YOUR INSTRUCTIONS:
Wherever the string "discount" appears in the listing, copy that line.

PROVIDED DATA:
☆ ☆ ☆ ☆

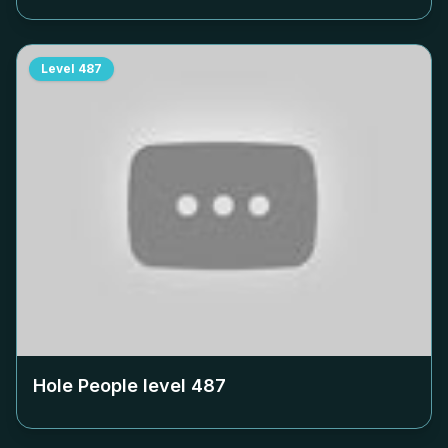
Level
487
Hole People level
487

☆ ☆ ☆ ☆

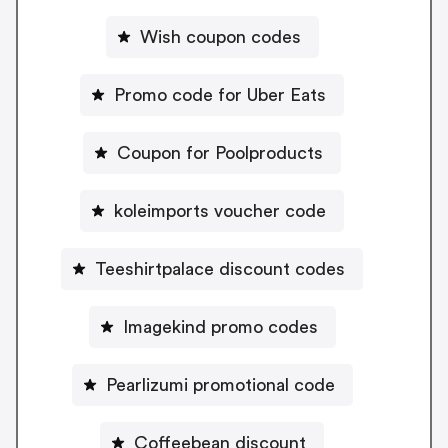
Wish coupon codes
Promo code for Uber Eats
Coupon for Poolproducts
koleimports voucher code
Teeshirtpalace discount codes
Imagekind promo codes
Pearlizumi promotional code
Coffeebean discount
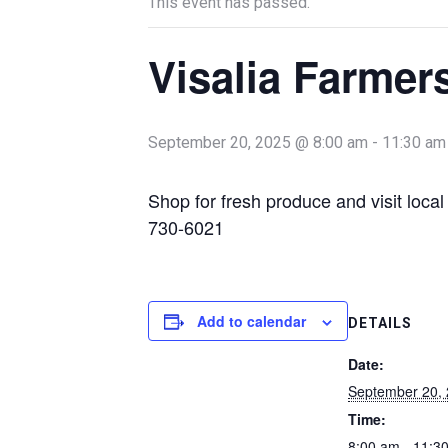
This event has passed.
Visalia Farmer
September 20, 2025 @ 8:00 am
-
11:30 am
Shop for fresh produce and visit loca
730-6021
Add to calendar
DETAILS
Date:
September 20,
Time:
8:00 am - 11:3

☆ ☆ ☆ ☆

RESULT OF THE TASK:
Teeshirtpalace discount codes
Coffeebean discount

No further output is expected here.